PR #945 (0.027 BPB) — The notable AdamW counterpoint. Achieves competitive results with AdamW by pairing it with a frozen n-gram oracle and learned gating. Shows that optimizer choice matters less when most of your BPB comes from a non-neural component.
When NOT to Use Muon
The absolute top of the Parameter Golf leaderboard tells a humbling story for neural optimizers:
| Rank | PR | BPB | Method | Optimizer |
|---|---|---|---|---|
| 1 | #959 | ~0.000 | N-gram + log-bias | SGD |
| 2 | #1076 | 0.011 | Packed causal n-gram + Dirichlet | None |
| 3 | #943 | 0.017 | Packed causal memory + Dirichlet | None |
| 4 | #944 | 0.017 | Packed causal memory + Dirichlet | None |
| 5 | #1056 | 0.018 | Neural + n-gram cache | Muon |
The four best submissions don't use Muon — or any neural optimizer at all. They're pure statistical methods: n-gram tables with Dirichlet backoff, packed causal memory, and clever compression. These approaches store frequency counts, not learned weights, so the question of optimizer choice is irrelevant.
The lesson: Muon is the best optimizer for training neural weight matrices. But "train a better neural network" isn't always the best strategy. When your 16MB budget can store enough n-gram statistics to outperform any neural model, the optimizer doesn't matter.
Muon dominates within the neural-model paradigm. The question of whether to use that paradigm at all is a different — and arguably more important — decision.
Synthesis: Adam Optimizes Numbers, Muon Optimizes Matrices
The shift from Adam to Muon in Parameter Golf reflects a deeper insight about how neural networks work:
Weight matrices are not bags of independent numbers. They're linear transformations with spectral structure — singular values and singular vectors that determine how they map inputs to outputs. An optimizer that respects this structure can extract more capacity from fewer parameters.
In a competition with a 16MB size limit, "more capacity per parameter" directly translates to better BPB scores. This is why Muon dominates: not because it finds lower-loss minima in theory, but because it uses each parameter more efficiently in practice.
Key Takeaways
1. Adam's element-wise scaling ignores matrix structure. This is fine for large models where you have parameters to spare. It's wasteful when every byte counts.
2. Muon's orthogonalized updates maintain spectral balance. All directions get equal-magnitude updates, preventing the capacity waste that comes from over- or under-trained dimensions.

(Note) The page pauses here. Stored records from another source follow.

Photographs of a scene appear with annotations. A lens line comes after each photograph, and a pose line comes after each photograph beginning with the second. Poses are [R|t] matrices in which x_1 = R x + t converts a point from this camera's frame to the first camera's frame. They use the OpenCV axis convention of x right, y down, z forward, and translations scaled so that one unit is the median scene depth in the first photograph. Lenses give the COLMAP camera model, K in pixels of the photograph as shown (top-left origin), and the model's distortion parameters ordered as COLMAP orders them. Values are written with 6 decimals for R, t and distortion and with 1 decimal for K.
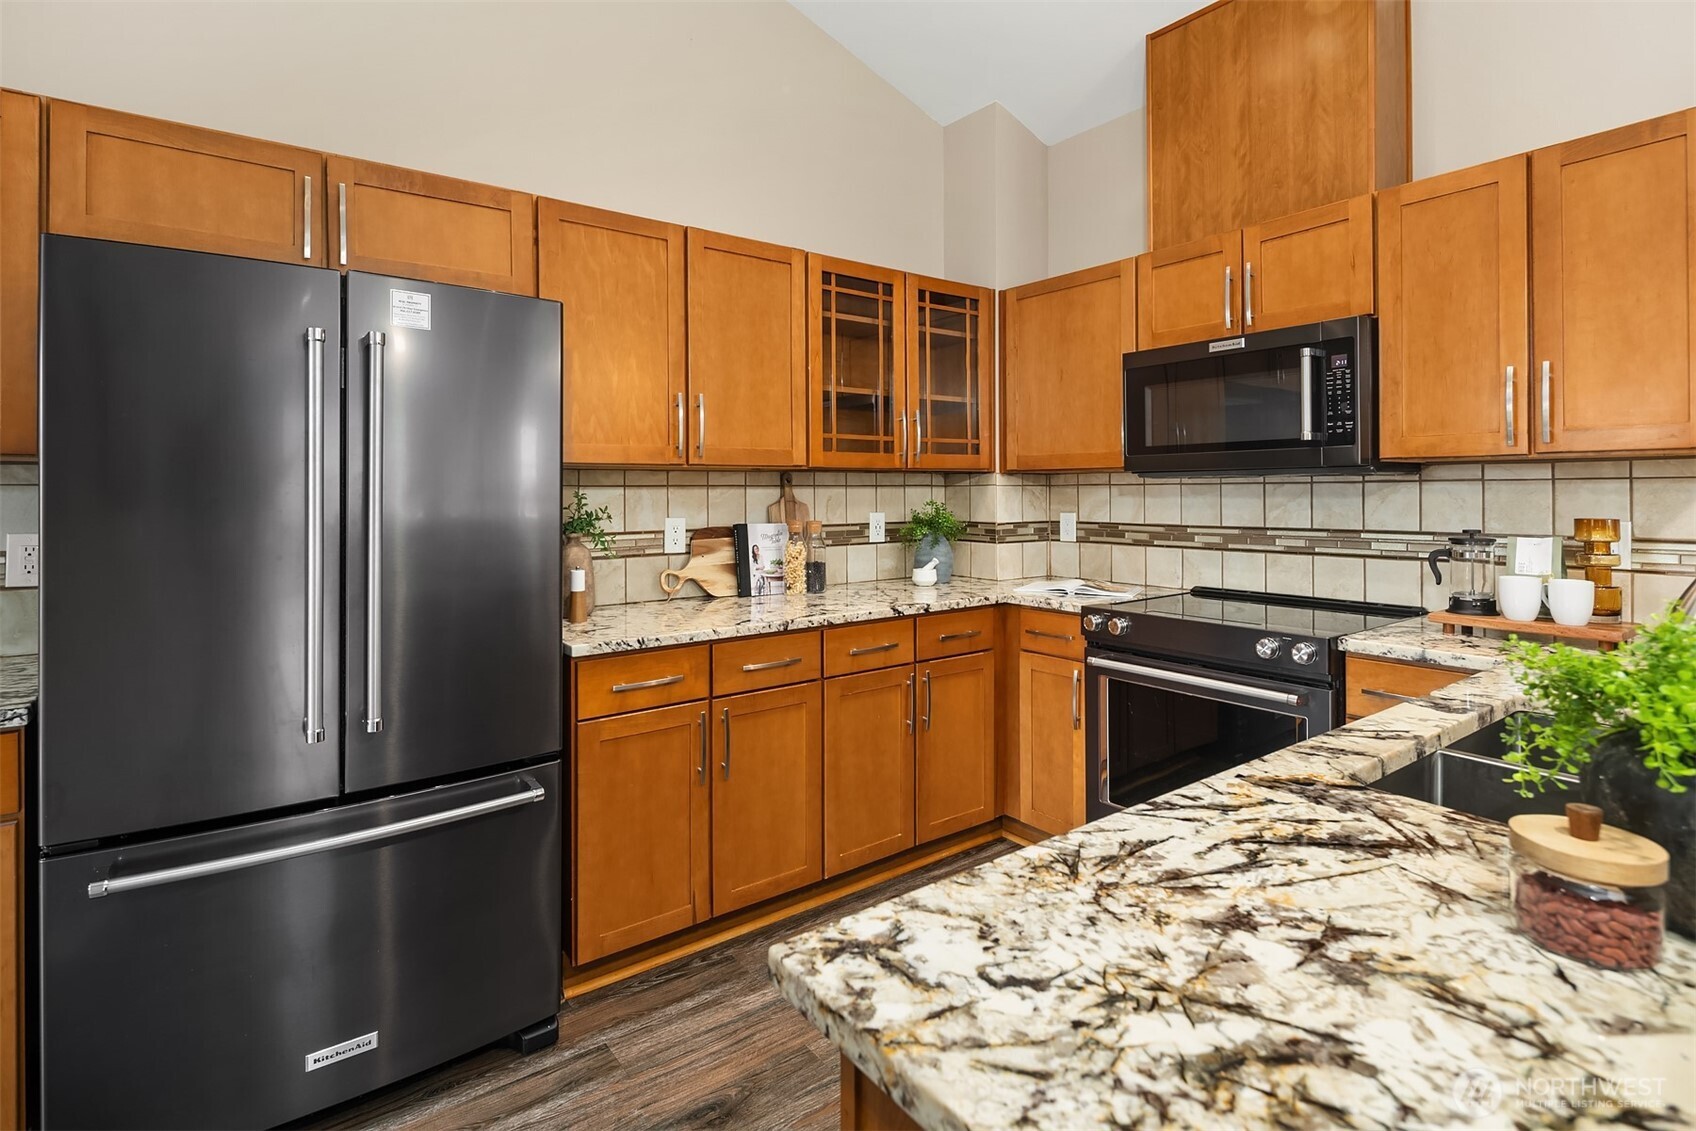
lens RADIAL K [[829.5, 0, 854.2], [0, 829.5, 472.9], [0, 0, 1]] dist [0.000706, -0.000669]
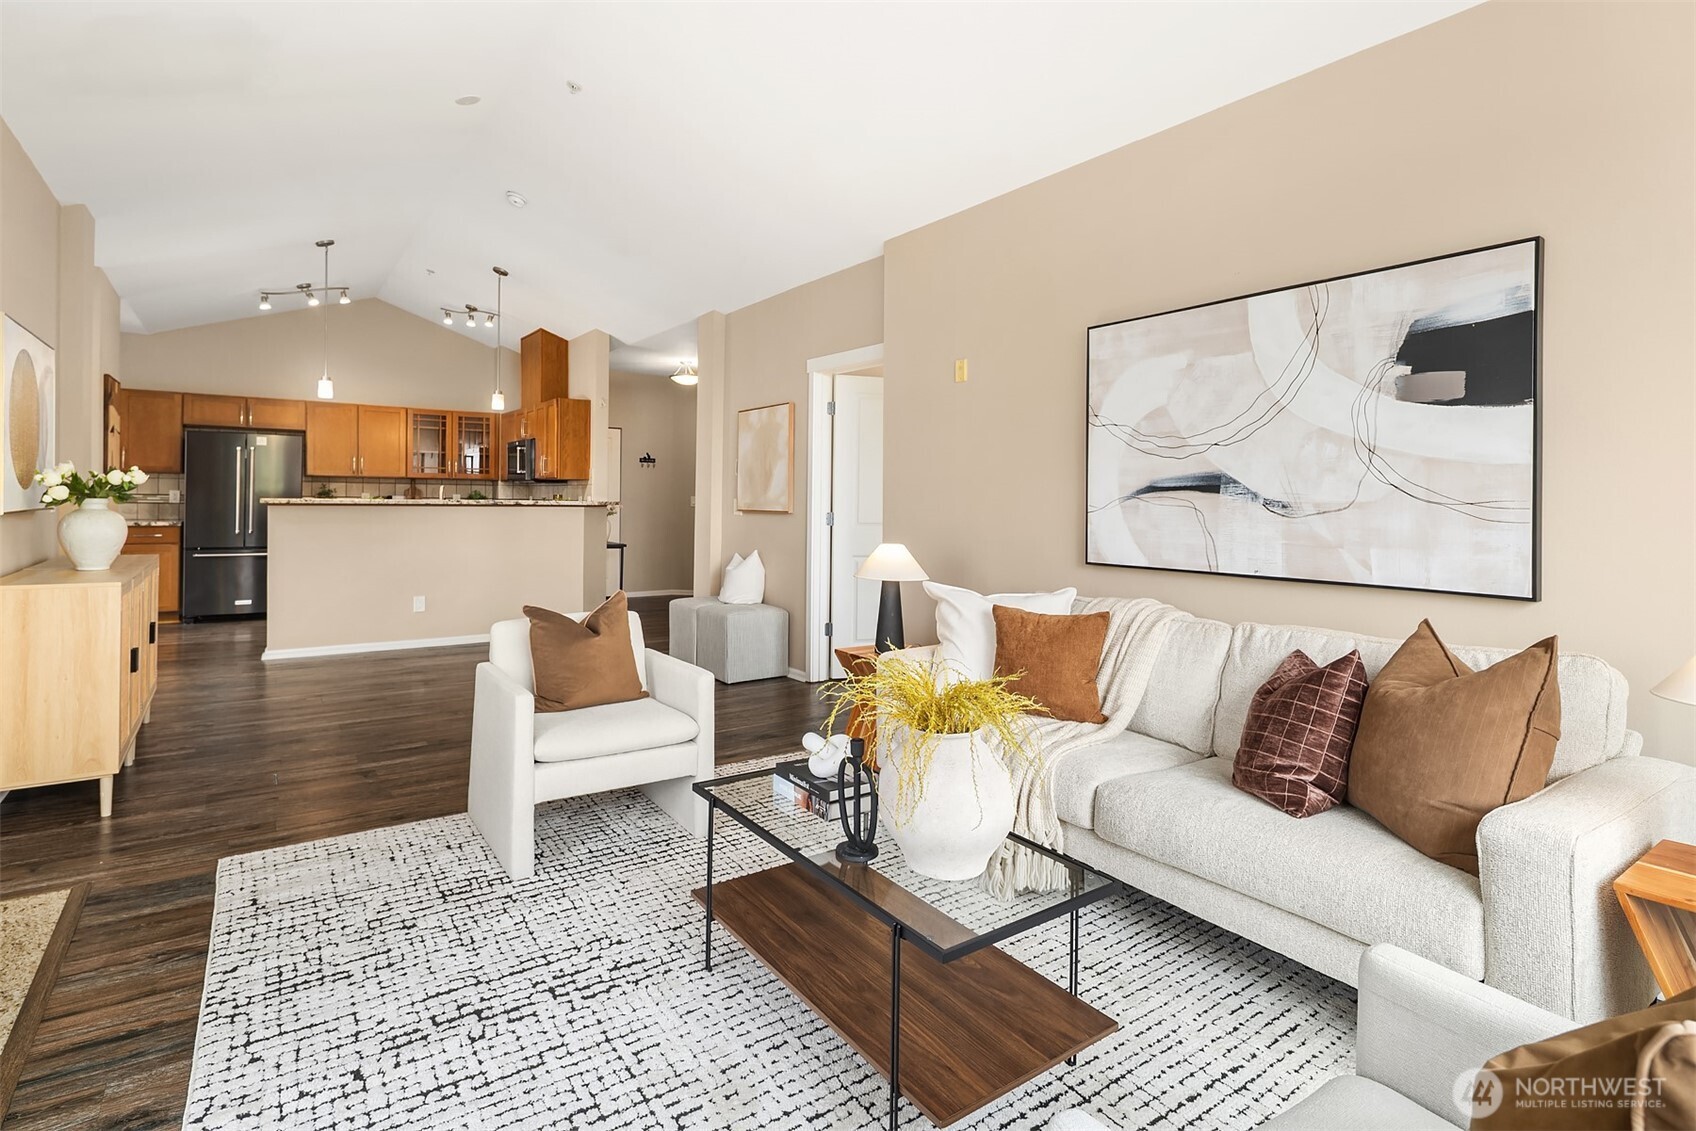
lens RADIAL K [[844.2, 0, 848.7], [0, 844.2, 492.1], [0, 0, 1]] dist [-0.002686, -0.001111]
pose [[0.999346, 0.020261, -0.029939, 1.635414], [-0.019821, 0.999692, 0.014942, -0.030783], [0.030233, -0.014338, 0.999440, -2.035290]]
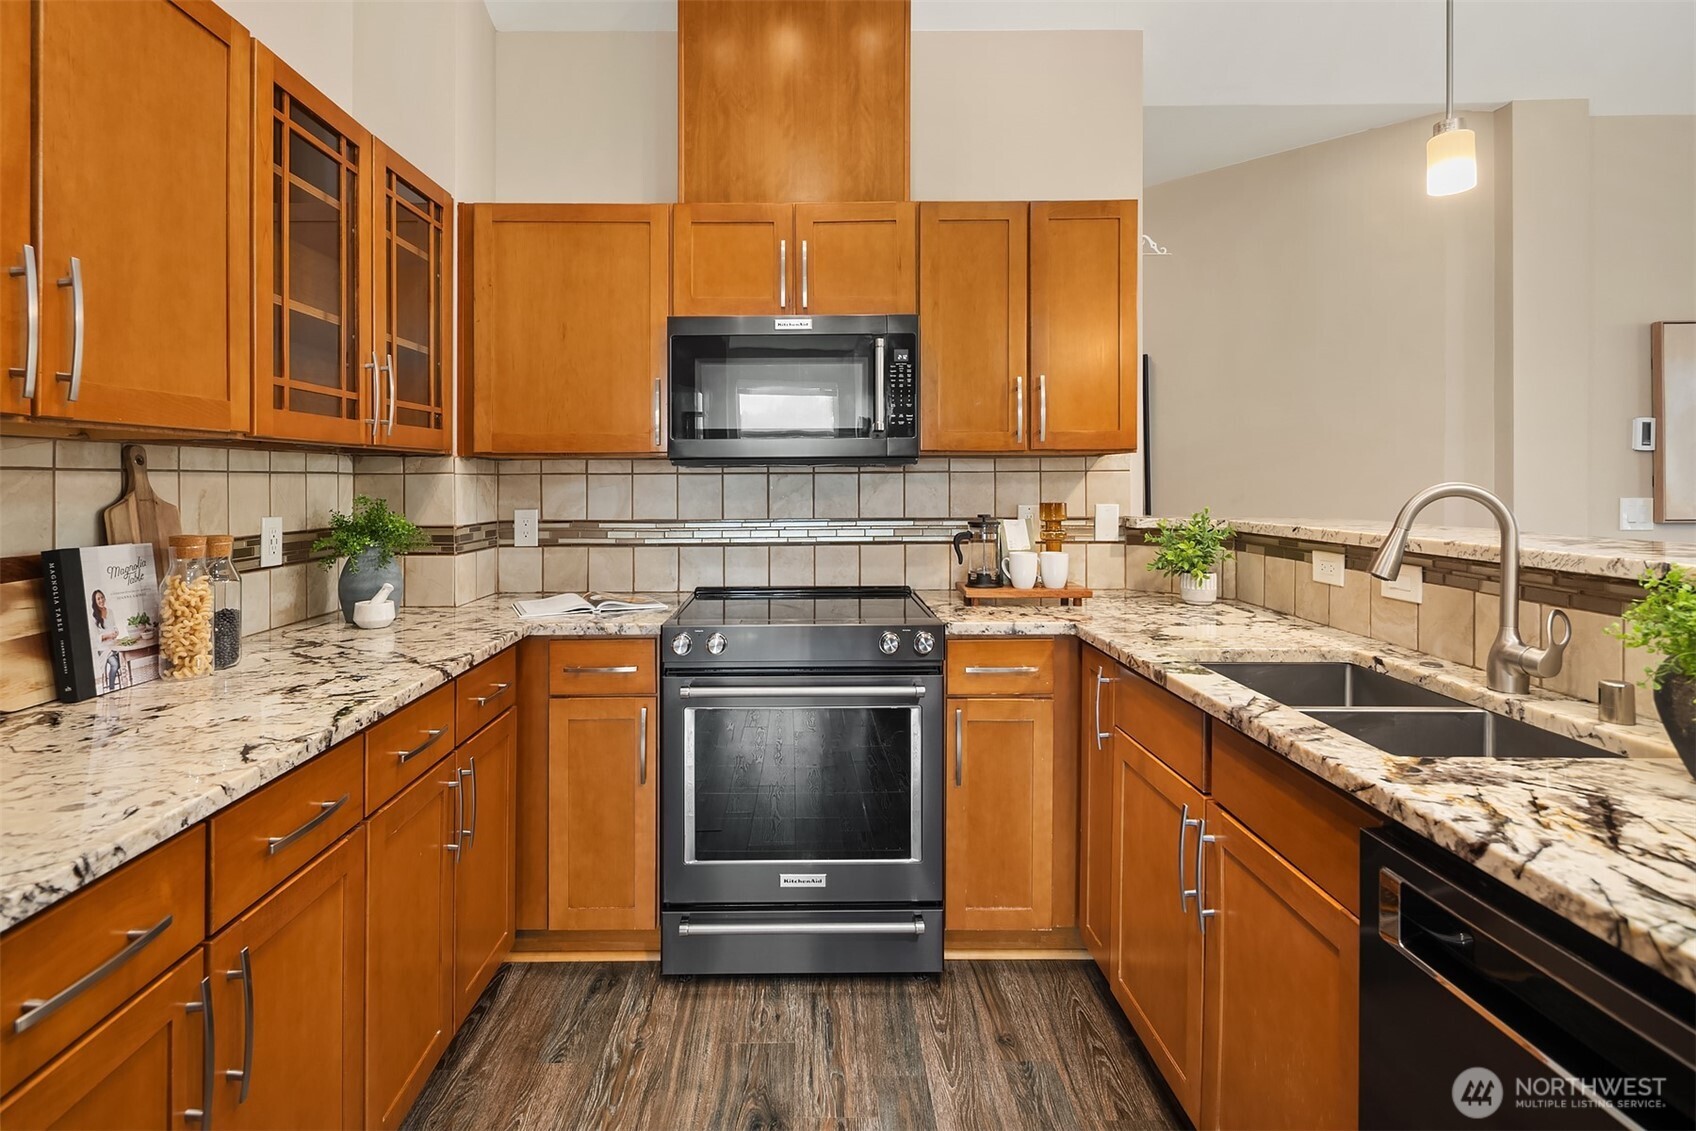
lens RADIAL K [[857.7, 0, 799.5], [0, 857.7, 471.0], [0, 0, 1]] dist [0.002560, -0.000973]
pose [[0.602170, 0.011149, 0.798290, -0.277593], [-0.016531, 0.999862, -0.001495, 0.010386], [-0.798197, -0.012296, 0.602271, 0.366703]]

3. Newton-Schulz iterations make this practical. Five matrix multiplications — operations GPUs are optimized for — replace an expensive SVD decomposition.
4. The recipe matters as much as the optimizer. Muon works best with warmdown scheduling, EMA/SWA averaging, and orthogonal initialization. These techniques reinforce each other's strengths.
5. Know when it doesn't apply. Statistical methods (n-grams, Dirichlet models) don't have weight matrices to optimize. The best approach depends on whether your bottleneck is model quality or storage format.
As the broader ML community pushes toward smaller, more efficient models — through distillation, pruning, and quantization — the insight that "matrices deserve matrix-aware optimization" is likely to matter far beyond Parameter Golf.